**提示文**.
"""
こんなことを書いているぼくは今年54になりますから、46で亡くなったAさんよりも半回り上の世代ということになります。

東京生まれで、何の不自由もなく東京で育ち、東京の国立大学の理学部を出て就職しましたから、特別に研究者になろうと思ったこともありません。

おまけに大卒で就職した一部上場のメーカーも二年足らずでやめてしまい、そのあとはあれやこれやのアルバイトで食いつないできた人生ですから、Aさんのように苦労しながら真面目に勉強し、研究職を目指しつづけた人の気持ちの本当のところは到底分かりません。

ぼくは一時アルコール依存気味で不眠気味になり、神経内科のお世話になったことがあります。
"""
**データ記録**.
"""
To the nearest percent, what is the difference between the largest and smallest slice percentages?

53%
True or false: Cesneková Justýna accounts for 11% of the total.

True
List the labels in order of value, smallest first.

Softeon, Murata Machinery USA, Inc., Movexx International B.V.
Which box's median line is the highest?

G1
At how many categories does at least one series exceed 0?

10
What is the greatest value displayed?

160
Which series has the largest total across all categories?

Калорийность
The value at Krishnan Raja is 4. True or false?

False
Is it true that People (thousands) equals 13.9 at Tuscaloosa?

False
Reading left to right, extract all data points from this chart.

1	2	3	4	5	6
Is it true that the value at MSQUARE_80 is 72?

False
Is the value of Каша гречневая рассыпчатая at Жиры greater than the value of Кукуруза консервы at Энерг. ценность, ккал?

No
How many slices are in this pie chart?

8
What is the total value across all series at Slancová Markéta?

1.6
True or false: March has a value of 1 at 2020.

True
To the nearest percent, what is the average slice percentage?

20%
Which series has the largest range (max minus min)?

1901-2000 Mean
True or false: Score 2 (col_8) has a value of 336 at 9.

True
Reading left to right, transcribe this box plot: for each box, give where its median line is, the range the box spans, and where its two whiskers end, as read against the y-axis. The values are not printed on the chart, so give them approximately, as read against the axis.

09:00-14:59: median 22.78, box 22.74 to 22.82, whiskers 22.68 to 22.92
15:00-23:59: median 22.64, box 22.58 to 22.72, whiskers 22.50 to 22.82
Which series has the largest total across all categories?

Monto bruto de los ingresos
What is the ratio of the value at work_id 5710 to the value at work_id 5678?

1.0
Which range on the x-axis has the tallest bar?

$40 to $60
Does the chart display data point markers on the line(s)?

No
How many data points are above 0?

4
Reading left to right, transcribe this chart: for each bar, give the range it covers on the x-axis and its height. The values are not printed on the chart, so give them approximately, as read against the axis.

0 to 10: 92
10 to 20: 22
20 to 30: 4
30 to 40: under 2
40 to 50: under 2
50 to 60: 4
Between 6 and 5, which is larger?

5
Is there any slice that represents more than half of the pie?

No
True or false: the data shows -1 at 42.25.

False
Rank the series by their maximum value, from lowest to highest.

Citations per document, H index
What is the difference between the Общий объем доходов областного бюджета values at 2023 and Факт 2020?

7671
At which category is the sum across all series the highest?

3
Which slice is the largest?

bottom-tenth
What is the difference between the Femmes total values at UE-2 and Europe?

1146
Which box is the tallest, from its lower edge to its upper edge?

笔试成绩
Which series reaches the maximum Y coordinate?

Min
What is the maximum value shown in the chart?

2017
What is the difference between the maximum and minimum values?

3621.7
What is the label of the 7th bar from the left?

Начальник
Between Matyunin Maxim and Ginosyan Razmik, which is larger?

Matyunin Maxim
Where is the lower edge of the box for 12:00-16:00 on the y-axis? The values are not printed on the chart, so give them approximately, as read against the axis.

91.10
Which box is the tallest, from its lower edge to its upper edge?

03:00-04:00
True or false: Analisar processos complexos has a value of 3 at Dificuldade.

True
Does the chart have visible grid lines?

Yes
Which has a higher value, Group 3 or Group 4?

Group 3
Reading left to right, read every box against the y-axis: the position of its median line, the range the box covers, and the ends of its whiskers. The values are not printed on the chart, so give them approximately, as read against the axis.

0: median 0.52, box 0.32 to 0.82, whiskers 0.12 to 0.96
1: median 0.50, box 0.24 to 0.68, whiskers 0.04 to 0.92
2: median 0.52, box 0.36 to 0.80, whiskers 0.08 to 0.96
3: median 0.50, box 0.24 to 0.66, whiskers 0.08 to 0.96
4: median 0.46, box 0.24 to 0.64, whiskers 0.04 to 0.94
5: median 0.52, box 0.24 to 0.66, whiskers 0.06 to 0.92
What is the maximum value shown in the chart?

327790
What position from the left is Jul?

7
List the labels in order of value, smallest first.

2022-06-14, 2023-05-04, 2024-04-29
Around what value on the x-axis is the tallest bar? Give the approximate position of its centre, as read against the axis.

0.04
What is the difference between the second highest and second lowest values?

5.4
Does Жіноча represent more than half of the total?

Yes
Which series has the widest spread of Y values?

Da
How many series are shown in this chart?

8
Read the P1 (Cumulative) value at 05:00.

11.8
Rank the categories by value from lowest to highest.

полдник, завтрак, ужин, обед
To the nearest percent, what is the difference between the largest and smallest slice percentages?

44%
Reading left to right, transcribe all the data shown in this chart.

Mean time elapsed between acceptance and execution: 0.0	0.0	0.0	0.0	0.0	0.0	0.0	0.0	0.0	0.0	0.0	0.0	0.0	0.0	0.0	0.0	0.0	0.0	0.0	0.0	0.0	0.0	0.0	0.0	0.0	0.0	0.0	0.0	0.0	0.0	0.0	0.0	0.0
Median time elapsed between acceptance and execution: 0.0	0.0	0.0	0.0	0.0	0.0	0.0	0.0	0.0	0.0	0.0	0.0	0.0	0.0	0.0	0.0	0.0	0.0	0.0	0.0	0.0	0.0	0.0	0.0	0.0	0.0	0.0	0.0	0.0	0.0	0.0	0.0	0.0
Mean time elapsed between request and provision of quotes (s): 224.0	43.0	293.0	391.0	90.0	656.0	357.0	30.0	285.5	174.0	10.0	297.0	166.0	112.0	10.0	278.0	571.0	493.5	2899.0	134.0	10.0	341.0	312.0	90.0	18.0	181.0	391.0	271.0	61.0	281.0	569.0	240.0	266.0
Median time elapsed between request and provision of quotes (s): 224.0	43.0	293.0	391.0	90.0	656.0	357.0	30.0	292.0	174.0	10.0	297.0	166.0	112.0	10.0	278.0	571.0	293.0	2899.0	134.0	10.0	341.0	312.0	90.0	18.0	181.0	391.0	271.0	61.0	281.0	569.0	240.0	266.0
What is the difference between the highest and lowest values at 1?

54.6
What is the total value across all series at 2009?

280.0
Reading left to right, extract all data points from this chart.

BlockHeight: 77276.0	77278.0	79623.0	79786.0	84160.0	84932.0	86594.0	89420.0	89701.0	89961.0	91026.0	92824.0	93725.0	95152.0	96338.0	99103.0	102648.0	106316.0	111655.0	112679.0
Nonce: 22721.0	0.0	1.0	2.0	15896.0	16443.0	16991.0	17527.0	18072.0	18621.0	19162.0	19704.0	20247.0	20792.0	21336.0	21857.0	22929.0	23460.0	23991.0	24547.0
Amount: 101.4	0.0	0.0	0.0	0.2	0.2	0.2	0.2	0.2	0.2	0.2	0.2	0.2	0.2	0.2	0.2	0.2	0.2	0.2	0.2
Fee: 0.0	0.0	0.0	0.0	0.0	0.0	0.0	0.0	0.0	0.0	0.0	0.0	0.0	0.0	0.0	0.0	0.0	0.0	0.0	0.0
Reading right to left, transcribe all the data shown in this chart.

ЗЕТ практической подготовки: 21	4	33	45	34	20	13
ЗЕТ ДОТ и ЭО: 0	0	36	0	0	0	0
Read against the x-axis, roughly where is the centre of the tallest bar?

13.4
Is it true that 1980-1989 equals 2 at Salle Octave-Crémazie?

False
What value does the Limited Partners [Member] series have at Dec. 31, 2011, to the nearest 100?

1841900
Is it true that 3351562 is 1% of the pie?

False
"""
**実施事項 1**. 次の(a)〜(c)が提示文の内容と合っているかを、それぞれ「はい」か「いいえ」で答え、判断の根拠となる提示文の語句をそのまま引用してください。(a) 筆者はAさんより年上の世代である。(b) 筆者は大学を出たあと研究者を目指した。(c) 筆者は大卒で就職したメーカーに長く勤めた。
**実施事項 2**. 提示文で、筆者がAさんの気持ちの本当のところは分からないとしている理由を、提示文に即して1〜3文で説明してください。
**実施事項 3**. Aさんを回想する提示文の続きを、最後の文のあとから書き継いでください。
これらの資料は提示文の内容とは関係がない。

**作業結果 1**.
(a) はい。「46で亡くなったAさんよりも半回り上の世代」
(b) いいえ。「特別に研究者になろうと思ったこともありません」
(c) いいえ。「二年足らずでやめてしまい」

**作業結果 2**. 筆者は、大卒で就職した一部上場のメーカーを二年足らずでやめ、その後はあれやこれやのアルバイトで食いつないできた人生だからだと述べている。そのため、苦労しながら真面目に勉強し、研究職を目指しつづけたAさんの気持ちは到底分からないとしている。

**作業結果 3**.
その頃は精神障害の方のための作業所で働いていましたので、精神病院や
クリニックというところがどういうところかもひと通り分かっていましたが、実際に神経内科の診察を受けるには、言葉では表現しがたい「思い切り」が必要だったことを思い出します。

東京育ちの人間ですらそんなことだったのですから、福岡で研究職を目指していたAさんが、簡単にクリニックの門を叩けたとは思えませんし、そもそも自殺を考える自分が「病気」なのだという認識も多分なかったことでしょう。

ましてや「健康」なのに生活保護を受けるなど、まったくありえない選択肢だったに違いありません。

今回のAさんの事件が福岡で起こったということを聞いて、ぼくの頭に思い浮かんだのは、今年の6月に同じ福岡で起こったH氏が殺された事件です。

事件を起こしたT容疑者は、ネット上でのやりとりからH氏に恨みをいだき、面識もなかったH氏がIT関連のセミナーの講師として、東京から福岡にやってきたときに事件を起こしました。

このT容疑者は九州大学文学部出身でイスラム文明を専攻していたのだといいます。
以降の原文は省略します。